Top of Records for this task

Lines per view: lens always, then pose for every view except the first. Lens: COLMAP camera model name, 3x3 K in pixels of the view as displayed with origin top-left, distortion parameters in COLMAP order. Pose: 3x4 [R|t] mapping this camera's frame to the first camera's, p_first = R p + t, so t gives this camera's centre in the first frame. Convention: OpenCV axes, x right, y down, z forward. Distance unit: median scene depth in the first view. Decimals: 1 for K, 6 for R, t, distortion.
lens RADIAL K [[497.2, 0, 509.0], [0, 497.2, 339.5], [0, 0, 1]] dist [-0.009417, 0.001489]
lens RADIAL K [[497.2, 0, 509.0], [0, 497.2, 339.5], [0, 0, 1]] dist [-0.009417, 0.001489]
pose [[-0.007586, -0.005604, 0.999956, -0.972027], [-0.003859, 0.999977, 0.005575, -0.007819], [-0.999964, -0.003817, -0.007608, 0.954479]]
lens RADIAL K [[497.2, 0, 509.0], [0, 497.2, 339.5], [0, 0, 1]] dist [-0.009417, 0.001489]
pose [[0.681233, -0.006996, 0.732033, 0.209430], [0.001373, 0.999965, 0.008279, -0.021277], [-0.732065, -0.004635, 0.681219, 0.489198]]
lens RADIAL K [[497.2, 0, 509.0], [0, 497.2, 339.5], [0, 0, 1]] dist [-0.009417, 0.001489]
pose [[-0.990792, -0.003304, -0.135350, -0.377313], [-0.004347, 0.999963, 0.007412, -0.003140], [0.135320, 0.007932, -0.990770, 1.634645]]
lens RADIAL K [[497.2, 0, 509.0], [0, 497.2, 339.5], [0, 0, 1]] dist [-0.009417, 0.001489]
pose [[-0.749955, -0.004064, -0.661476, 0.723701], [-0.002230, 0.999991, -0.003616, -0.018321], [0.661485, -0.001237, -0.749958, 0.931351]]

Bottom of Records for this task
Top of Records for this task

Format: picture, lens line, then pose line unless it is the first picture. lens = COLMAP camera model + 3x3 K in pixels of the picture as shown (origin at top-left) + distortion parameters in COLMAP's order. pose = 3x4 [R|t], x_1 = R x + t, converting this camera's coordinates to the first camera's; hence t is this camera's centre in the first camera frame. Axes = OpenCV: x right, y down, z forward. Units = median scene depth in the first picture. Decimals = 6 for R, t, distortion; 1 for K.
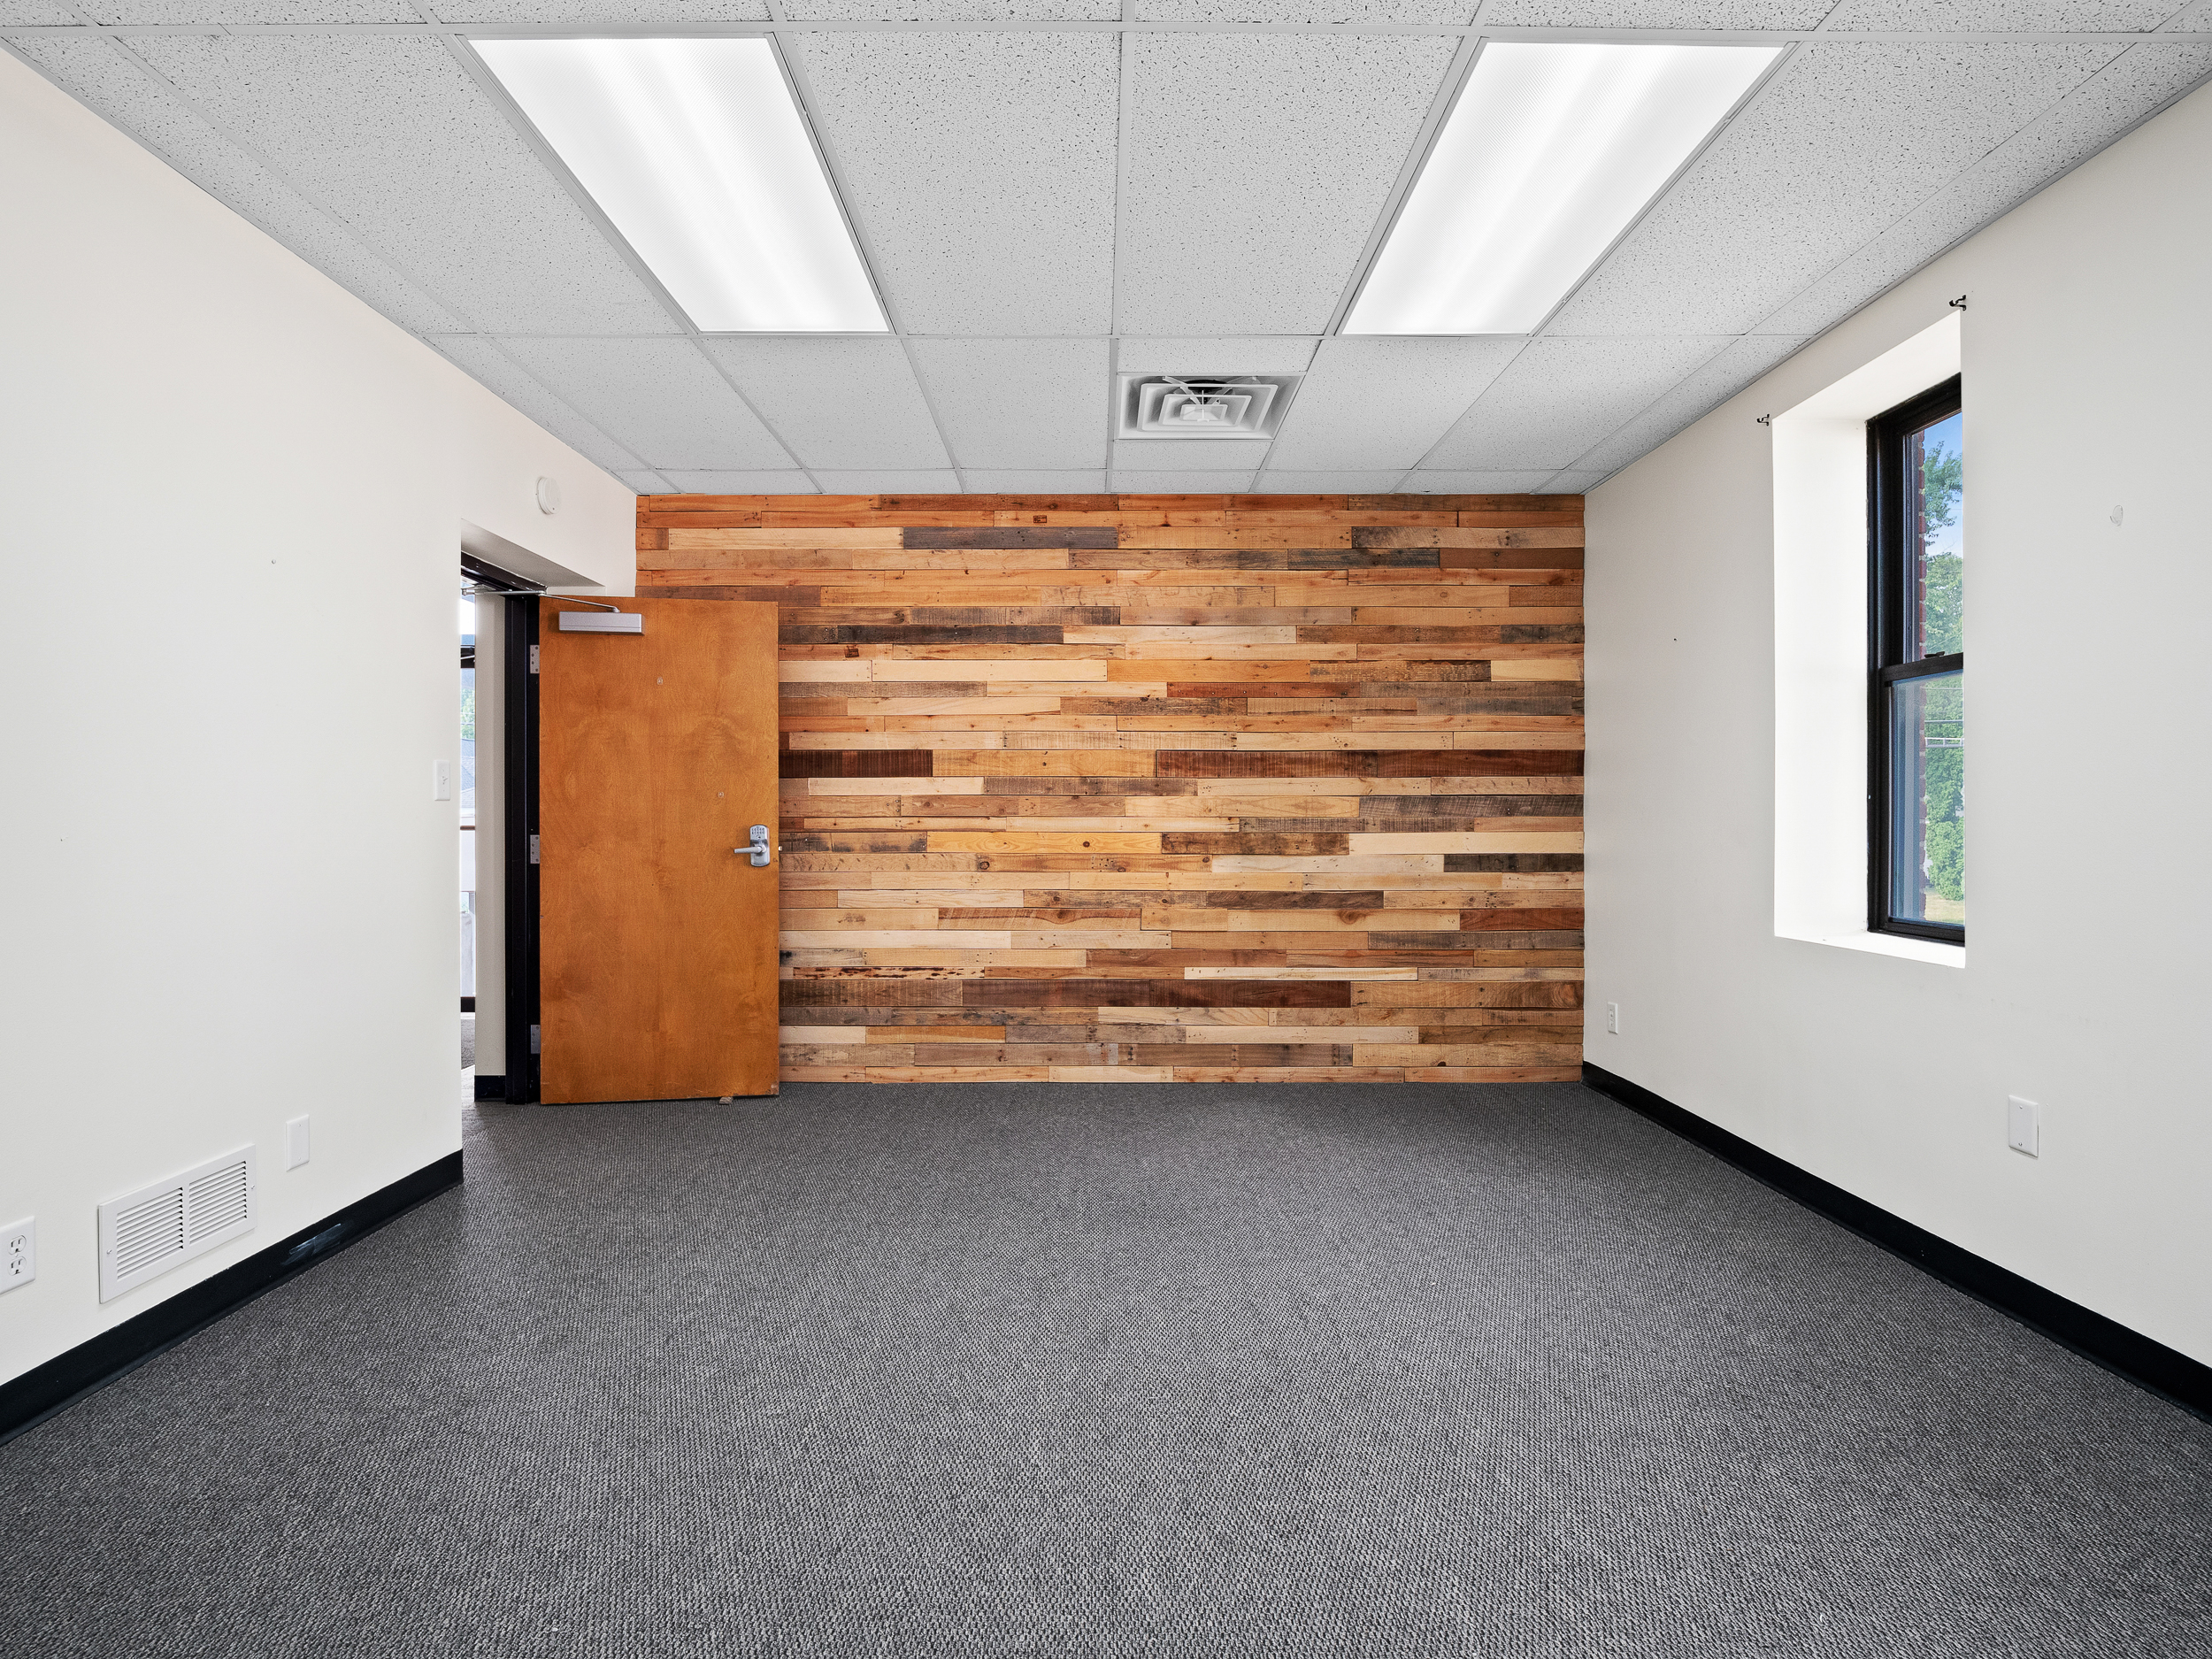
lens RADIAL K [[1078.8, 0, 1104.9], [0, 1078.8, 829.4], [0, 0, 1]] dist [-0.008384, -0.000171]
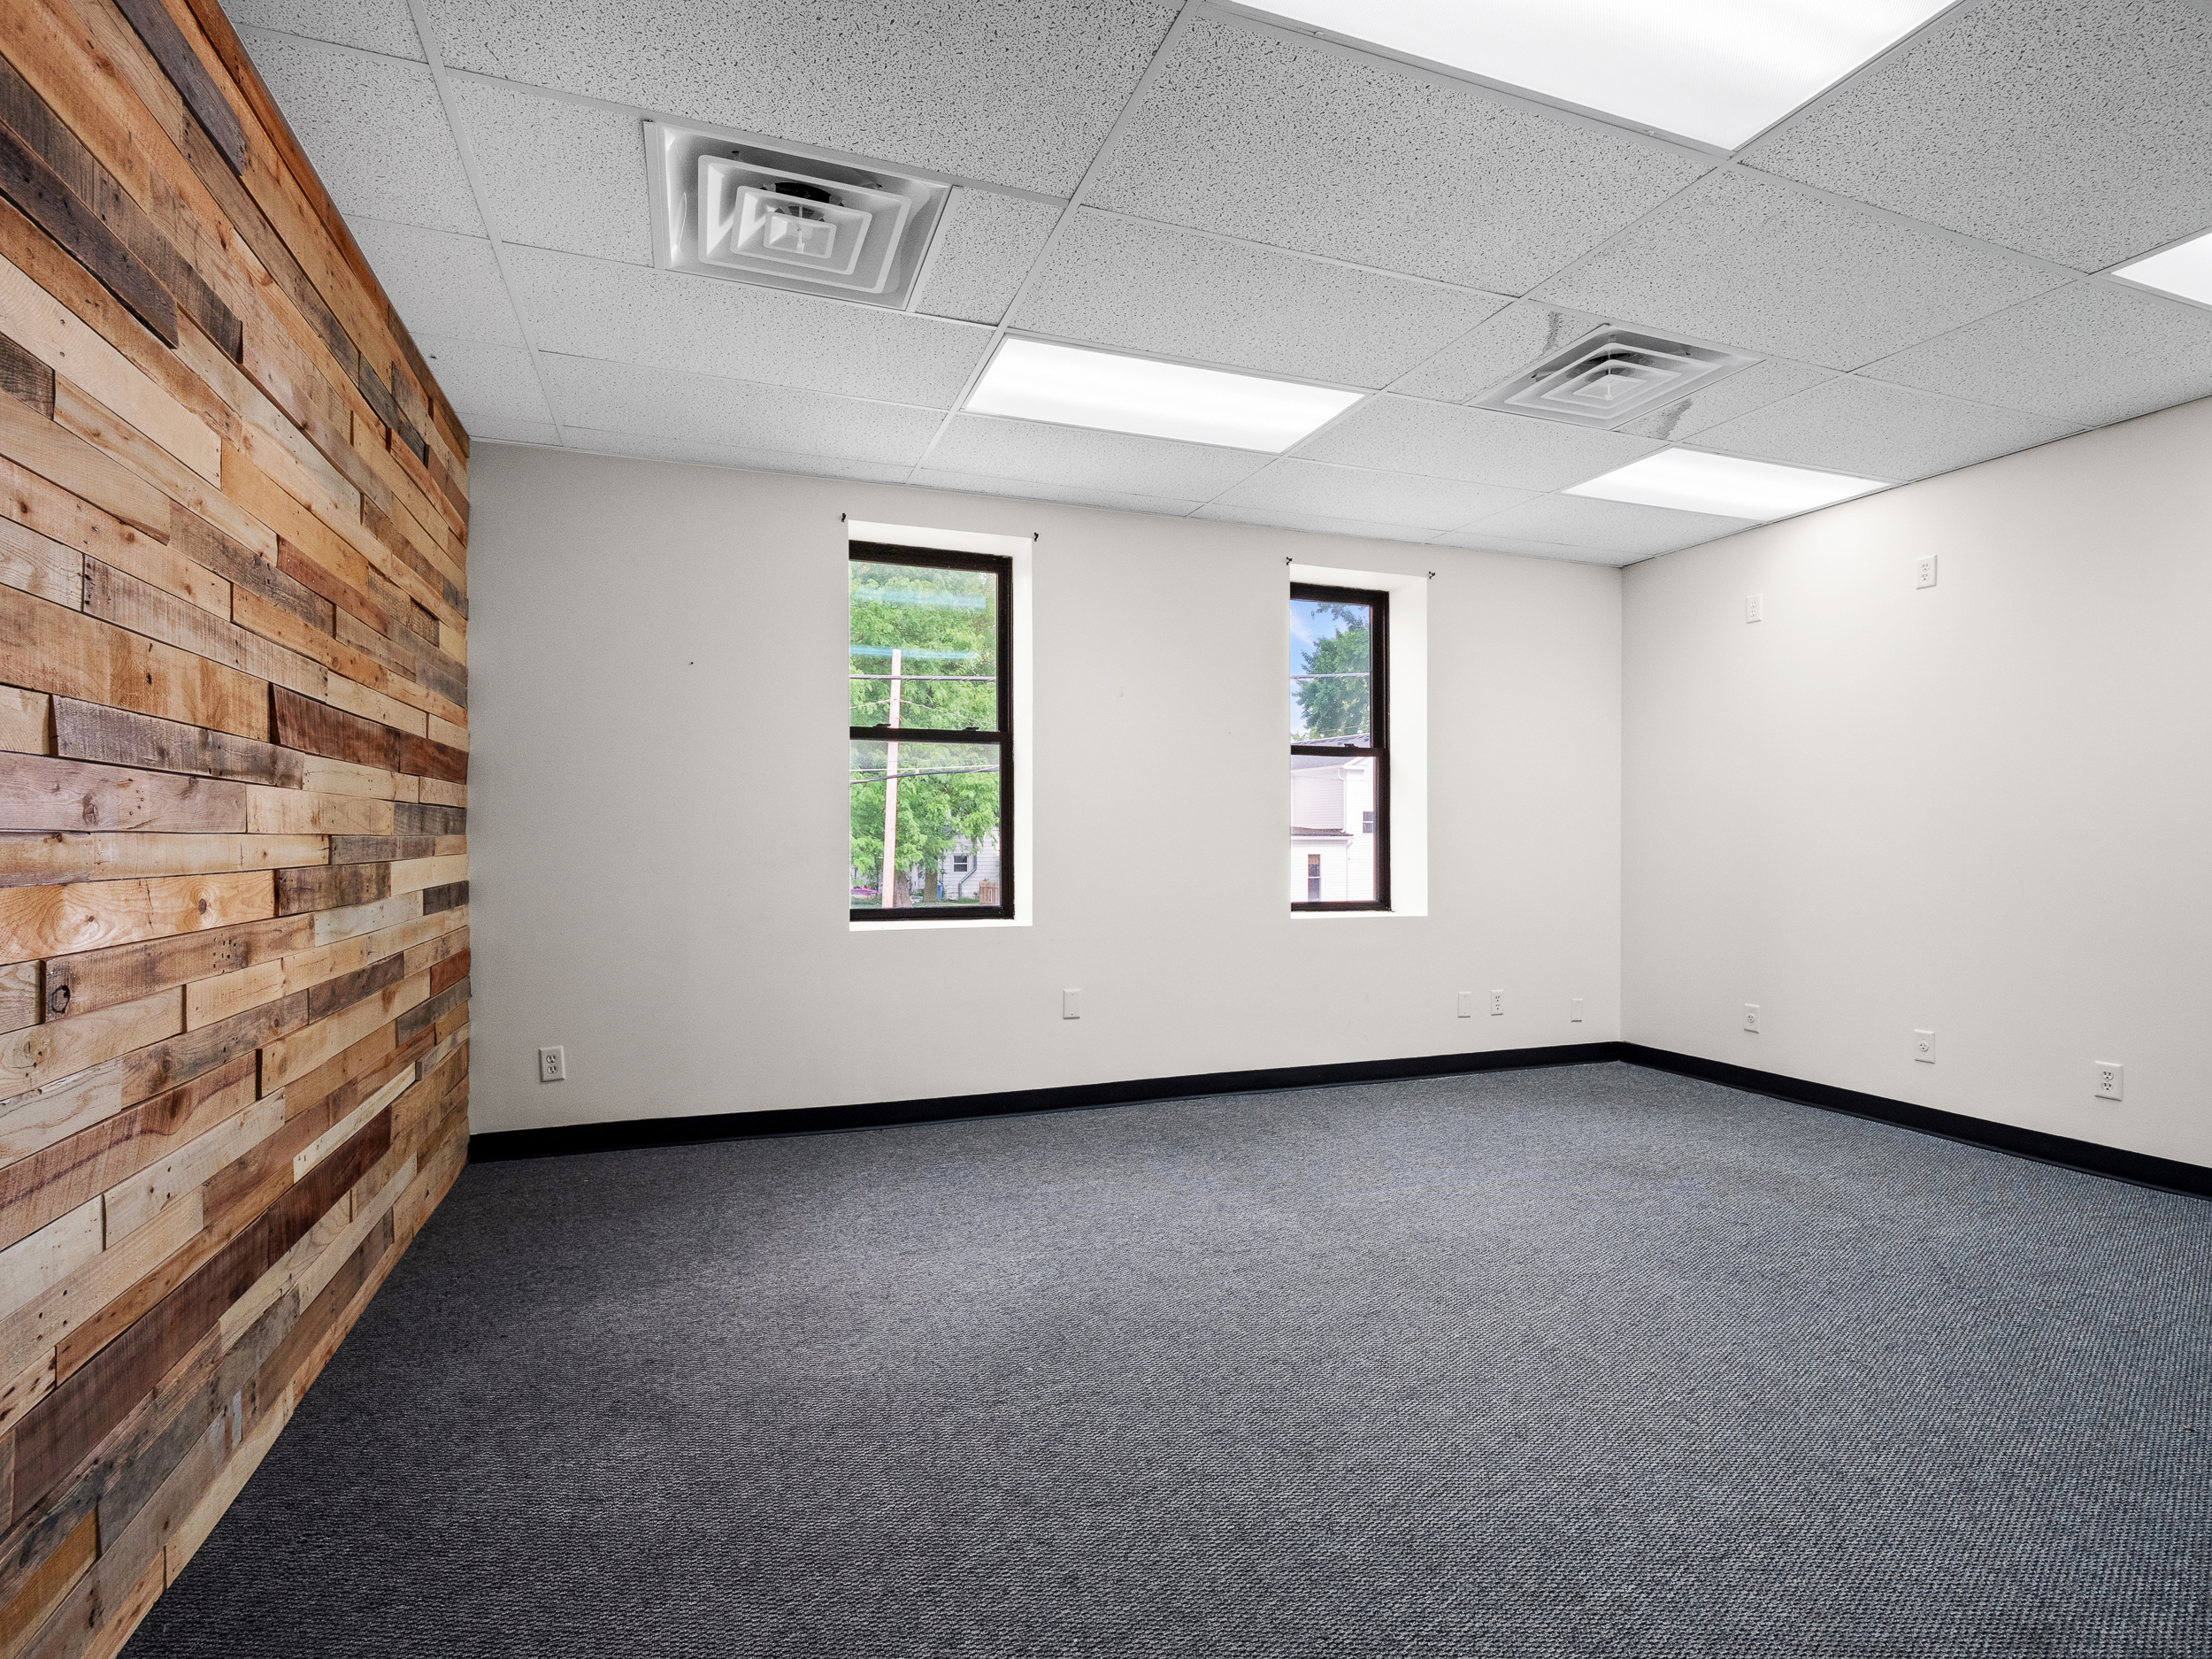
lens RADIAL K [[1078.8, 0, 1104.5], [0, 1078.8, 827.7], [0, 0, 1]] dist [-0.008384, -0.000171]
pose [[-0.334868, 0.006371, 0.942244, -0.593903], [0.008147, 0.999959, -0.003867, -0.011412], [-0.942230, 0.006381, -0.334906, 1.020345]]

Bottom of Records for this task

To do => Quote the listing starting at the line containing "Lines per view: lens" and ending at the line containing "-0.003817, -0.007608, 0.954479]]", both included.

Answer box =>
Lines per view: lens always, then pose for every view except the first. Lens: COLMAP camera model name, 3x3 K in pixels of the view as displayed with origin top-left, distortion parameters in COLMAP order. Pose: 3x4 [R|t] mapping this camera's frame to the first camera's, p_first = R p + t, so t gives this camera's centre in the first frame. Convention: OpenCV axes, x right, y down, z forward. Distance unit: median scene depth in the first view. Decimals: 1 for K, 6 for R, t, distortion.
lens RADIAL K [[497.2, 0, 509.0], [0, 497.2, 339.5], [0, 0, 1]] dist [-0.009417, 0.001489]
lens RADIAL K [[497.2, 0, 509.0], [0, 497.2, 339.5], [0, 0, 1]] dist [-0.009417, 0.001489]
pose [[-0.007586, -0.005604, 0.999956, -0.972027], [-0.003859, 0.999977, 0.005575, -0.007819], [-0.999964, -0.003817, -0.007608, 0.954479]]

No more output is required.